Page images and extracted text:

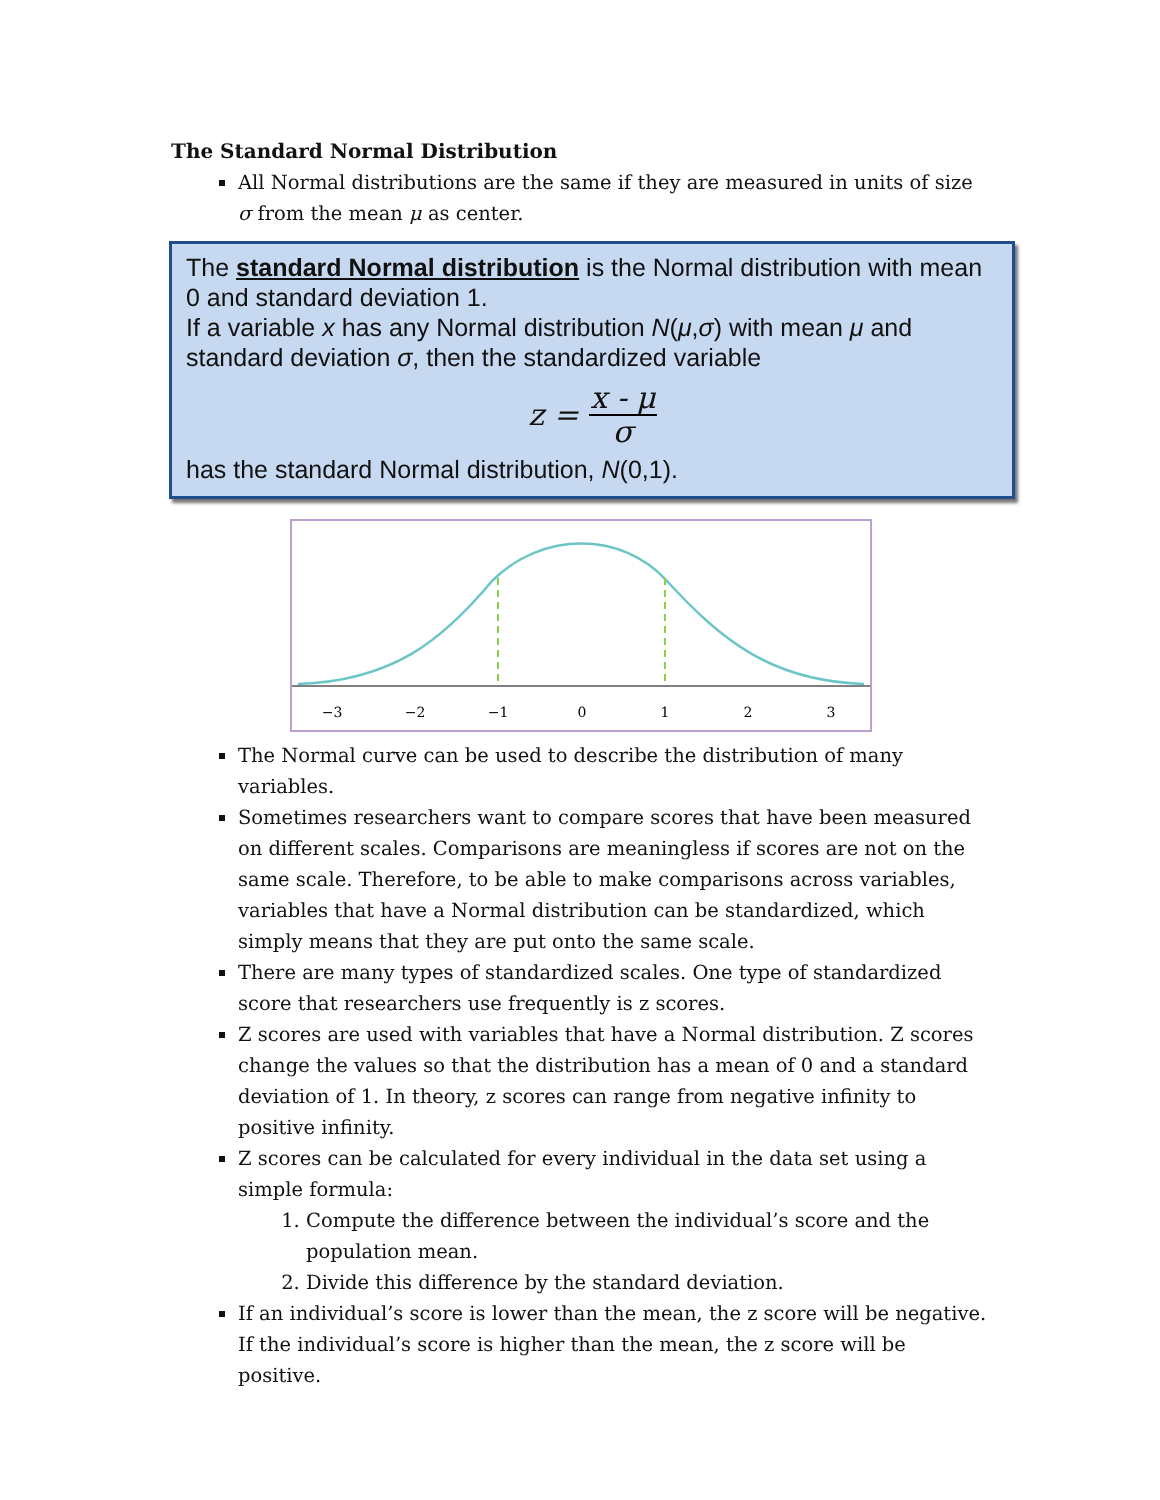The Standard Normal Distribution
All Normal distributions are the same if they are measured in units of size σ from the mean μ as center.
The standard Normal distribution is the Normal distribution with mean 0 and standard deviation 1.
If a variable x has any Normal distribution N(μ,σ) with mean μ and standard deviation σ, then the standardized variable
| z = | x - μ |
| | σ |
has the standard Normal distribution, N(0,1).
−3
−2
−1
0
1
2
3
The Normal curve can be used to describe the distribution of many variables.
Sometimes researchers want to compare scores that have been measured on different scales. Comparisons are meaningless if scores are not on the same scale. Therefore, to be able to make comparisons across variables, variables that have a Normal distribution can be standardized, which simply means that they are put onto the same scale.
There are many types of standardized scales. One type of standardized score that researchers use frequently is z scores.
Z scores are used with variables that have a Normal distribution. Z scores change the values so that the distribution has a mean of 0 and a standard deviation of 1. In theory, z scores can range from negative infinity to positive infinity.
Z scores can be calculated for every individual in the data set using a simple formula:
1. Compute the difference between the individual’s score and the population mean.
2. Divide this difference by the standard deviation.
If an individual’s score is lower than the mean, the z score will be negative. If the individual’s score is higher than the mean, the z score will be positive.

PROBLEM DESCRIPTION:
The records above must be printed exactly, but the pictures they hold should be omitted.

EXERCISE RESULT:
The Standard Normal Distribution
All Normal distributions are the same if they are measured in units of size σ from the mean μ as center.
The standard Normal distribution is the Normal distribution with mean 0 and standard deviation 1.
If a variable x has any Normal distribution N(μ,σ) with mean μ and standard deviation σ, then the standardized variable
| z = | x - μ |
| | σ |
has the standard Normal distribution, N(0,1).
−3
−2
−1
0
1
2
3
The Normal curve can be used to describe the distribution of many variables.
Sometimes researchers want to compare scores that have been measured on different scales. Comparisons are meaningless if scores are not on the same scale. Therefore, to be able to make comparisons across variables, variables that have a Normal distribution can be standardized, which simply means that they are put onto the same scale.
There are many types of standardized scales. One type of standardized score that researchers use frequently is z scores.
Z scores are used with variables that have a Normal distribution. Z scores change the values so that the distribution has a mean of 0 and a standard deviation of 1. In theory, z scores can range from negative infinity to positive infinity.
Z scores can be calculated for every individual in the data set using a simple formula:
1. Compute the difference between the individual’s score and the population mean.
2. Divide this difference by the standard deviation.
If an individual’s score is lower than the mean, the z score will be negative. If the individual’s score is higher than the mean, the z score will be positive.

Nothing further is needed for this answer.